Uno de los errores más frecuentes en la crianza es tratar a los niños como si no fueran eso, niños. Así, con toda nuestra buena intención, podemos robarles su infancia permitiendo que entren en el mundo de los adultos cuando todavía no lo son. Por ejemplo cuando se les permite estar presentes en las discusiones con nuestra pareja o con algún amigo, cuando vemos películas que pueden confundirle, o hablando delante de ellos de temas que son susceptibles de ser malinterpretados. La razones que se aducen para mantener esta actitud no tienen ninguna consistencia, son proyecciones de nuestra propia inseguridad. Por ejemplo se aduce que es para que no se sientan marginados. Un niño no se siente marginado por ser niño, es más, al apoyar su niñez impidiendo que entre en el mundo de los adultos, ritualizamos su crecimiento y por lo tanto su capacidad de aprender a responsabilizarse y cuidar de los demás. Así llegado el momento oportuno, podemos decirle: “hoy puedes estar delante, pues ya te estás haciendo una mujer/un hombre” . Parece evidente que del mismo modo que un niño de tres años no puede asir o lanzar una pelota con soltura, debido a la falta de desarrollo en su aparato locomotor, tampoco puede asimilar estímulos psíquicos que requieren una estructura conveniente. Hemos de tener cuidado con nuestras buenas intenciones, pues podemos ocasionarles mucho daño inmediato o a largo plazo, al hacerles precózmente viejos.
El arte de persuadir
En otros momentos, igualmente con la mejor intención, queremos que comprendan algo y lo único que hacemos es calentarles la cabeza. Estos días presencié la siguiente escena: una madre le decía a su hijo de unos cinco años que no comiera más helado, pero el niño insistía, la madre tratando de que lo entendiera sin tener que reprimirlo, sólo se le ocurrió explicarle que: “los helados tienen unos bichitos que cuando llegan a la barriga se hacen grandes y entonces se te hincha, se te hincha y… fíjate lo que te puede pasar”. El niño, con los ojos de par en par, espantado seguramente por la imagen de su barriga llena de bichos, tragó saliva, mientras miraba intermitentemente a su madre y al helado, sintiendo probablemente que se le estaban helando las entrañas.

------------------------------------------------

**CONSIGNA:**
Responda estas preguntas sobre el texto acerca de la crianza:
1. ¿Qué razón se aduce para dejar que los niños estén en el mundo de los adultos?
2. ¿Qué acción física no puede hacer con soltura un niño de tres años, según la comparación del texto?
3. ¿Qué edad tenía aproximadamente el niño de la escena del helado?
Para responder, básese únicamente en el texto.

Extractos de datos
------------------------------------------------

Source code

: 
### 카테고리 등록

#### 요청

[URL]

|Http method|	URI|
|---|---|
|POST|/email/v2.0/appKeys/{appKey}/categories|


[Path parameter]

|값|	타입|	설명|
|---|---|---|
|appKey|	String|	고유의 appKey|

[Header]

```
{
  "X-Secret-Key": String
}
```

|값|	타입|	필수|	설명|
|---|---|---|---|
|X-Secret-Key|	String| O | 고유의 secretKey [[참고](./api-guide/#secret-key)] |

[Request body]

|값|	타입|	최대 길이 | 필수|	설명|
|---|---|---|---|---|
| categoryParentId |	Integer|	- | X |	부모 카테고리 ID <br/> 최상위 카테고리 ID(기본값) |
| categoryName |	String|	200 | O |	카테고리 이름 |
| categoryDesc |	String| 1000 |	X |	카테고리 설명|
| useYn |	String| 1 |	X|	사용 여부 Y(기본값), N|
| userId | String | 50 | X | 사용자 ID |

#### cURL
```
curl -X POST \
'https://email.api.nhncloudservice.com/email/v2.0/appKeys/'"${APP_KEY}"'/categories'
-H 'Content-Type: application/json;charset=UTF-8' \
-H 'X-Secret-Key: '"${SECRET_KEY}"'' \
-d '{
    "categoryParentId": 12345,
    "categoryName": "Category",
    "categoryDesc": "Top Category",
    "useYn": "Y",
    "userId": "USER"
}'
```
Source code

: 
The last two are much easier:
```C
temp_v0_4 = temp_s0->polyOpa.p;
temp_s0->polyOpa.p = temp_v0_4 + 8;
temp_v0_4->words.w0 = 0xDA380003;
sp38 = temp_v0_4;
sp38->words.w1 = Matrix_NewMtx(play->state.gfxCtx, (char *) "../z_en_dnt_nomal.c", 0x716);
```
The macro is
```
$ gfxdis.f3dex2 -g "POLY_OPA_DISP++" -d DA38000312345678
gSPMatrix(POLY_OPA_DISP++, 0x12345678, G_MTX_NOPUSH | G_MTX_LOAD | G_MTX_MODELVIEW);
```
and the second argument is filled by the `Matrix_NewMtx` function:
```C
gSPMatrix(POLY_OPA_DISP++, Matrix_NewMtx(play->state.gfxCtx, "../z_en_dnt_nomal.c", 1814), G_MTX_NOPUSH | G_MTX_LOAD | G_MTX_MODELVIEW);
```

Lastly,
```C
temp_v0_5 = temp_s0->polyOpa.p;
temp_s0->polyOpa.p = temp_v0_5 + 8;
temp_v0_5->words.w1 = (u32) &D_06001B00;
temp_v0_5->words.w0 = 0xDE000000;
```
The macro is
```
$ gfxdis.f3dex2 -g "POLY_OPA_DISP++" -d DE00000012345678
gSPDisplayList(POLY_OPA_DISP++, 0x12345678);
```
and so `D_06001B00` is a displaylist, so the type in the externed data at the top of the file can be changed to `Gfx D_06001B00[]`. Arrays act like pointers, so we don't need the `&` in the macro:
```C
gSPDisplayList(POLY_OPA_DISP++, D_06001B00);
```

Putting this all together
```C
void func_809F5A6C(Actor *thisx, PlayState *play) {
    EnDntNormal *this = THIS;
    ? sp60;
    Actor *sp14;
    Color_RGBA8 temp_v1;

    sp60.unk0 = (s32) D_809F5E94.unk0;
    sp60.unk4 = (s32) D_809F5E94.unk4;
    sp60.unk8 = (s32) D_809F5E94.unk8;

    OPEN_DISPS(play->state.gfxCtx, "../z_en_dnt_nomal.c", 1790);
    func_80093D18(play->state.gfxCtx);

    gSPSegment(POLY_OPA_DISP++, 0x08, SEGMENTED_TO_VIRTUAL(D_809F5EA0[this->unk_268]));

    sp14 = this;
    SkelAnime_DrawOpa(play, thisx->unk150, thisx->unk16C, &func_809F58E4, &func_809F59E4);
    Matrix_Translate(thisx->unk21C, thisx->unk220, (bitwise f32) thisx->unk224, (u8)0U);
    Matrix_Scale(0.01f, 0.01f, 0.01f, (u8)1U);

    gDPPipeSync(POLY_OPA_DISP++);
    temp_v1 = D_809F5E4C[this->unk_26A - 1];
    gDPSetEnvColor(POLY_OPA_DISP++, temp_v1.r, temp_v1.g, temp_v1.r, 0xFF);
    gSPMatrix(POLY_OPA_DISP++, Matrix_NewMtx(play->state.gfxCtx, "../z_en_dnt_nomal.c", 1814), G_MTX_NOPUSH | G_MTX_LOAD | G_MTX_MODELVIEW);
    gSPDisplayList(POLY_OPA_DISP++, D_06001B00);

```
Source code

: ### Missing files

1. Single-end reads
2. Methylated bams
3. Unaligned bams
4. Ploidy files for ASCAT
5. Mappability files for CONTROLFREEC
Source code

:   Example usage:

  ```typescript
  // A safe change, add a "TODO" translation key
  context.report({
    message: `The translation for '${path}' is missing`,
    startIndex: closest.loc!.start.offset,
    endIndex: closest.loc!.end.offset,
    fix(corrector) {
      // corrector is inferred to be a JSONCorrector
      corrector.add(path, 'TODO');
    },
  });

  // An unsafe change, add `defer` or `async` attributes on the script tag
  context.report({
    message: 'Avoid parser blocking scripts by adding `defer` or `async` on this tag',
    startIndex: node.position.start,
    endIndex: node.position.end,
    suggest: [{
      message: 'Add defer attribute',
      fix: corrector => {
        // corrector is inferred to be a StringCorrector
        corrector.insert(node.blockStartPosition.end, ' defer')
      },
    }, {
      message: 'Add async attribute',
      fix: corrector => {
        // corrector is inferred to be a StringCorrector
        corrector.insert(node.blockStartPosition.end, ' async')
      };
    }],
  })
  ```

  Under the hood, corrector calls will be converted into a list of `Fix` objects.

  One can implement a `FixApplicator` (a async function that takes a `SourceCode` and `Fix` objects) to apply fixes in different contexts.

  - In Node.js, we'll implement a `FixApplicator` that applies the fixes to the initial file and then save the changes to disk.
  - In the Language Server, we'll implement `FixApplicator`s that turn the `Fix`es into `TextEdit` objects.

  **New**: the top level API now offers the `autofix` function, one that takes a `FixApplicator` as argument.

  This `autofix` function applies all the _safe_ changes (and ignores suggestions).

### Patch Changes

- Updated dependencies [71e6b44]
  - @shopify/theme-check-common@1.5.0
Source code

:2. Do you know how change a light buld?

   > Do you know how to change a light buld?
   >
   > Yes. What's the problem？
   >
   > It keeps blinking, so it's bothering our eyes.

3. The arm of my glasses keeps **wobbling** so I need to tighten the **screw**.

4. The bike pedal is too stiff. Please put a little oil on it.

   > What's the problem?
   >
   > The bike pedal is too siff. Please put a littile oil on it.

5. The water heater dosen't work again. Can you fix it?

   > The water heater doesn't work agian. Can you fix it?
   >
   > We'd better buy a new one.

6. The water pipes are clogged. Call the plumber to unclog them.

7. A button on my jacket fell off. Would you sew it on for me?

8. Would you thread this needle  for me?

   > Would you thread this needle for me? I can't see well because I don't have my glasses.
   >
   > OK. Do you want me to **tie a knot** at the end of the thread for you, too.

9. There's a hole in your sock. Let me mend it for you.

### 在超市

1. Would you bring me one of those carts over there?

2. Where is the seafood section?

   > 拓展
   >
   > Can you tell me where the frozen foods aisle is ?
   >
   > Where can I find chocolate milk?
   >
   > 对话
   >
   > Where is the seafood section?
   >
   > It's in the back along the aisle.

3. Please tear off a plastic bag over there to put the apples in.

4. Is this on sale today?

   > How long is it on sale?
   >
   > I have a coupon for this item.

------------------------------------------------

**RESPUESTA:**
1. Que no se sientan marginados.
2. Asir o lanzar una pelota, por la falta de desarrollo en su aparato locomotor.
3. Unos cinco años.